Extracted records

*** Begin section ***

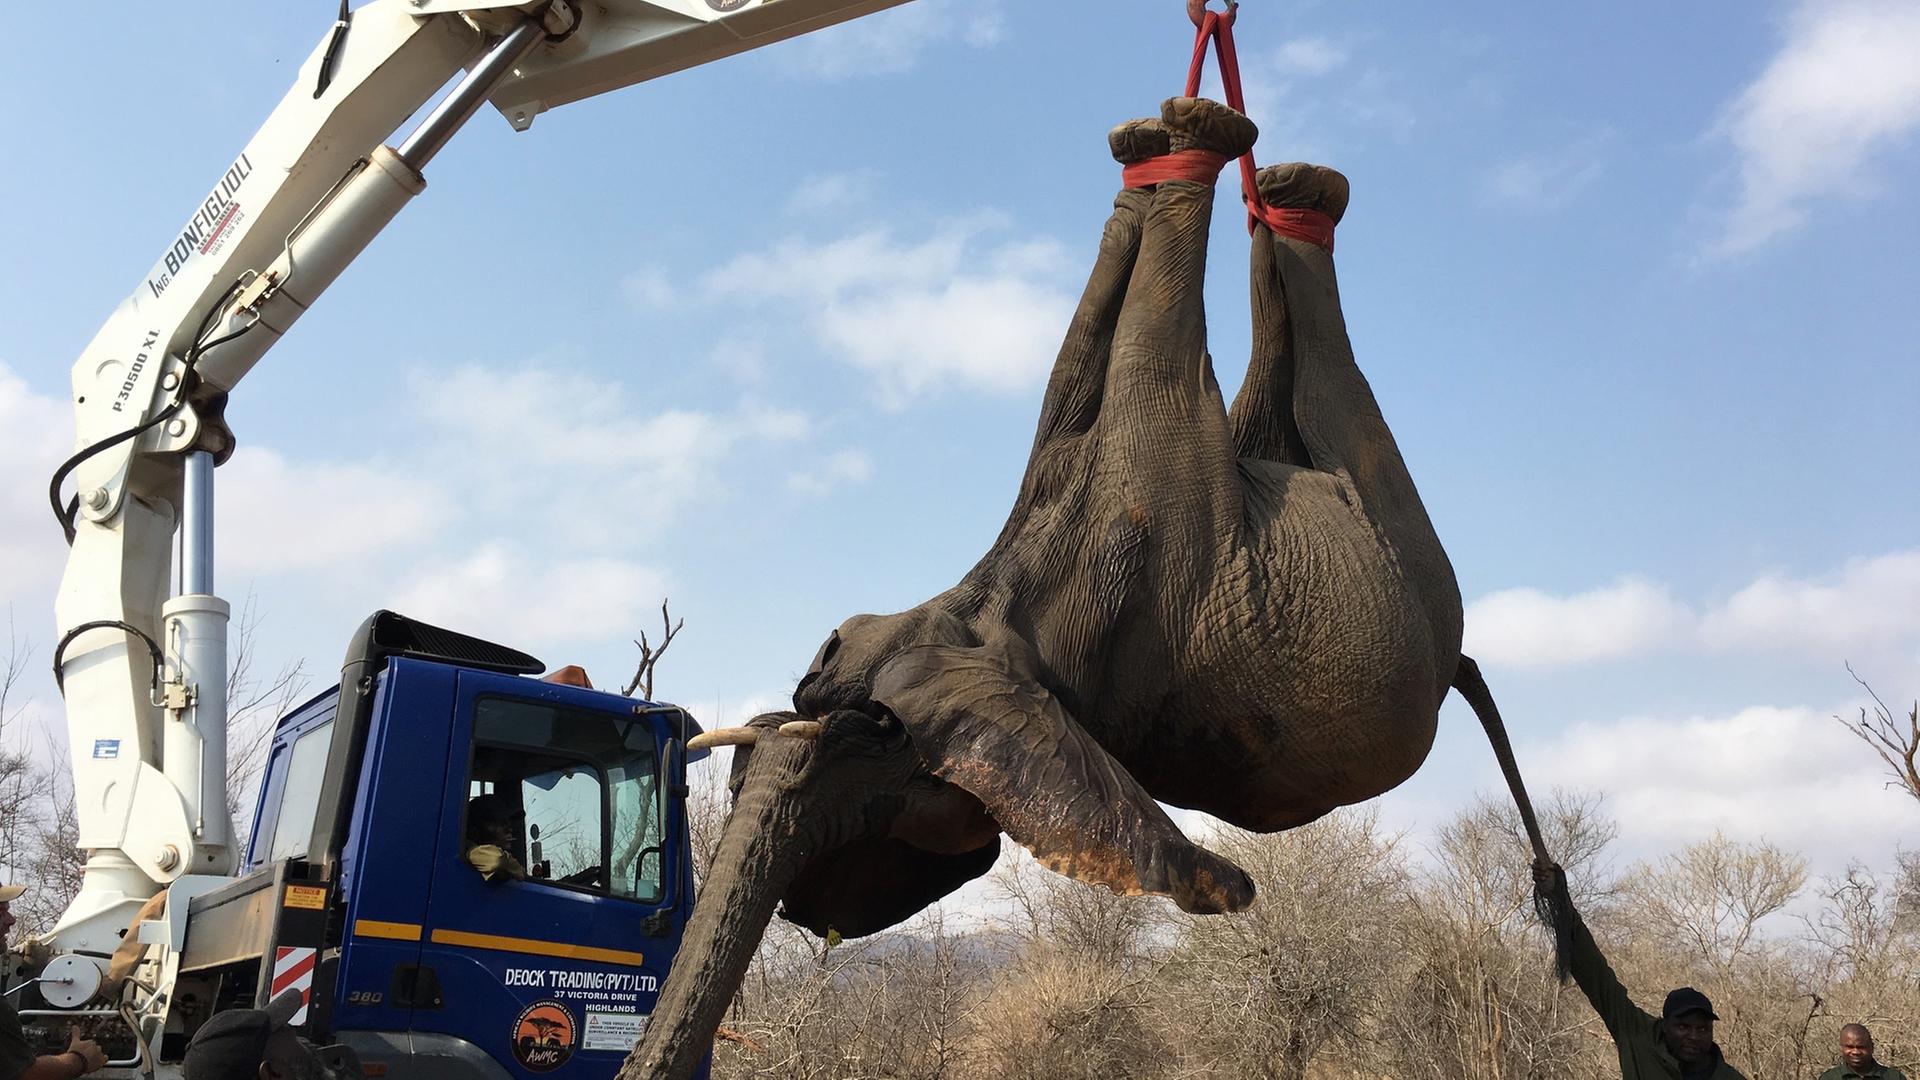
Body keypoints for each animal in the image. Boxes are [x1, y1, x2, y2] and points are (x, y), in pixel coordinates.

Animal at [623, 95, 1497, 1079]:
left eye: (871, 740)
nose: (818, 668)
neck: (987, 612)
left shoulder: (1142, 508)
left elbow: (1118, 361)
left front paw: (1165, 140)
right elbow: (1098, 356)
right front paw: (1149, 153)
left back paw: (1273, 180)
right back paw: (1286, 190)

*** End section ***

▶ Task brief: For each line above that contains the word "right", copy that line.

▶ Response to the task:
right elbow: (1098, 356)
right front paw: (1149, 153)
right back paw: (1286, 190)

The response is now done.